Gumble Distribution in Discrete Choice Models

Derivation of Choice Probabilities

This short article seeks to describe how the Gumbel (or Type-1 Generalized Extreme Value) distribution’s use in probabilistic discrete choice models leads to a closed-form expression for choice probabilities.

A standard framework for a probabilistic discrete choice model (DCM) reflecting a random utility theory (RUT) in a cross-sectional setting is as follows:

The probability that the decision maker chooses alternative \(k\) is:

\[\begin{align*} P_{k} &= \text{Prob}\left( U_k > U_j \; \forall j \ne k \right) &\\ &= \text{Prob}\left( V_k + \varepsilon_k > V_j + \varepsilon_j \; \forall j \ne k \right) &\\ &= \text{Prob}\left( \varepsilon_j < \varepsilon_k + V_k - V_j \; \forall j \ne k \right) &\\ \end{align*}\]

A common simplifying assumption about the joint distribution of vector \(\mathbf{\varepsilon}\) is that its components are independent and identically distributed as Gumbel random variables. Specifically, the cumulative distribution function for each \(\varepsilon_{j}\) is: \[ \text{Prob}(\varepsilon_j \leq x) = \exp(-\exp(-x)) = e^{-e^{-x}} \] The Gumbel density and distribution are plotted below (in black) alongside the Normal (in dashed red) for comparison.

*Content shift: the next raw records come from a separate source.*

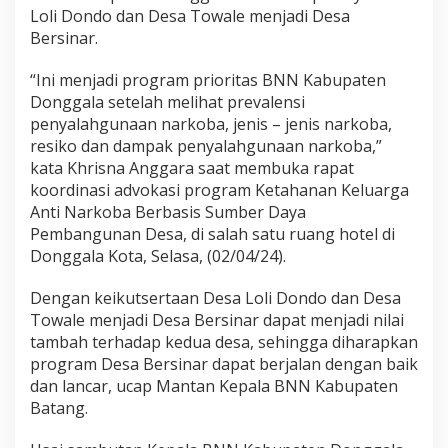
r
Loli Dondo dan Desa Towale menjadi Desa
Bersinar.
“Ini menjadi program prioritas BNN Kabupaten
Donggala setelah melihat prevalensi
penyalahgunaan narkoba, jenis – jenis narkoba,
resiko dan dampak penyalahgunaan narkoba,”
kata Khrisna Anggara saat membuka rapat
koordinasi advokasi program Ketahanan Keluarga
Anti Narkoba Berbasis Sumber Daya
Pembangunan Desa, di salah satu ruang hotel di
Donggala Kota, Selasa, (02/04/24).
Dengan keikutsertaan Desa Loli Dondo dan Desa
Towale menjadi Desa Bersinar dapat menjadi nilai
tambah terhadap kedua desa, sehingga diharapkan
program Desa Bersinar dapat berjalan dengan baik
dan lancar, ucap Mantan Kepala BNN Kabupaten
Batang.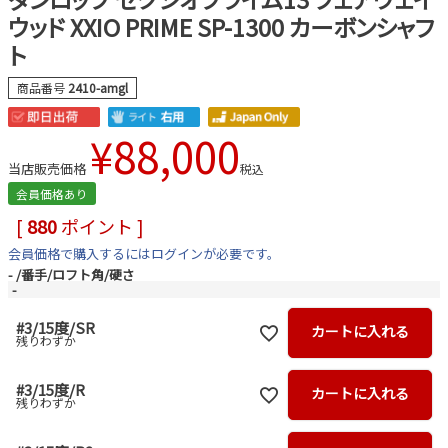
ウッド XXIO PRIME SP-1300 カーボンシャフ
ト
商品番号
2410-amgl
¥
88,000
当店販売価格
税込
会員価格あり
[
880
ポイント ]
会員価格で購入するにはログインが必要です。
-
番手/ロフト角/硬さ
-
#3/15度/SR
カートに入れる
残りわずか
#3/15度/R
カートに入れる
残りわずか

Because each \(\varepsilon_j\) is assumed to be independently distributed, the probability that the decision maker chooses alternative \(k\) for a given value of \(\varepsilon_k\) can be written as the product of the \(J-1\) conditional distributions:

\[\begin{align*} P_k | \varepsilon_k &= \prod_{j \ne k} \exp(-\exp(-\varepsilon_k)) &\\ &= \exp \left( -\sum_{j \ne k} \exp \left( - ( \varepsilon_k + V_k - V_j) \right) \right) &\\ &= \exp \left( - \exp(\varepsilon_k) \times \sum_{j \ne k} \exp \left( V_j - V_k) \right) \right) \end{align*}\]

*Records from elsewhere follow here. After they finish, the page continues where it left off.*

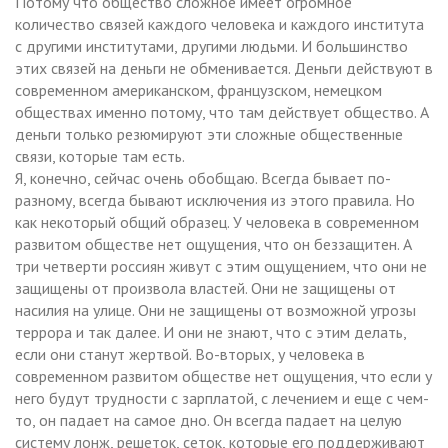
Потому что общество сложное имеет огромное
количество связей каждого человека и каждого института
с другими институтами, другими людьми. И большинство
этих связей на деньги не обменивается. Деньги действуют в
современном американском, французском, немецком
обществах именно потому, что там действует общество. А
деньги только резюмируют эти сложные общественные
связи, которые там есть.
Я, конечно, сейчас очень обобщаю. Всегда бывает по-
разному, всегда бывают исключения из этого правила. Но
как некоторый общий образец. У человека в современном
развитом обществе нет ощущения, что он беззащитен. А
три четверти россиян живут с этим ощущением, что они не
защищены от произвола властей. Они не защищены от
насилия на улице. Они не защищены от возможной угрозы
террора и так далее. И они не знают, что с этим делать,
если они станут жертвой. Во-вторых, у человека в
современном развитом обществе нет ощущения, что если у
него будут трудности с зарплатой, с лечением и еще с чем-
то, он падает на самое дно. Он всегда падает на целую
систему лонж, решеток, сеток, которые его поддерживают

But of course \(\varepsilon_k\) is not given, so to obtain the desired probability \(P_k\), we must integrate over all possible values of \(\varepsilon_k\), weighted by its marginal density \(f_{\varepsilon_k}(\varepsilon_k) = \exp(-\varepsilon_k) \times \exp \left( -\exp(\varepsilon_k) \right)\): \[ P_k = \int_{-\infty}^{\infty} \exp(-\varepsilon_k) \times \exp \left( - \exp(\varepsilon_k) \times \sum_{j=1}^J \exp \left( V_j - V_k) \right) \right) \, d \varepsilon_k \]

For notational simplicity, denote \(a = \sum_{j=1}^J \exp ( V_j - V_k)\) and define the transformation of variables \(z = \exp(-\varepsilon_k)\). Then \(dz = -\exp(-\varepsilon_k) \, d \varepsilon_k = -z \, d \varepsilon_k\) and the integral becomes: \[ P_k = \int_\infty^0 z \times \exp ( - z \times a ) / (-z) \, dz = \int_0^\infty \exp (-z \times a ) \, dz \]

Evaluating the integral yields: \[ P_k = - \left[ \frac{1}{a} \times \left( 0-1 \right) \right] = \frac{1}{a} = \frac{1}{\sum_{j=1}^J \exp(V_j-V_k)} = \frac{\exp(V_k)}{\sum_{j=1}^J \exp(V_j)} \]

This is the familiar multinomial logit (MNL) choice probability.

Section 3.10 on page 74 of Kenneth Train’s book Discrete Choice Methods with Simulation provides a related derivation. If you are reading this post but have not yet read Train’s book, you should go read it now.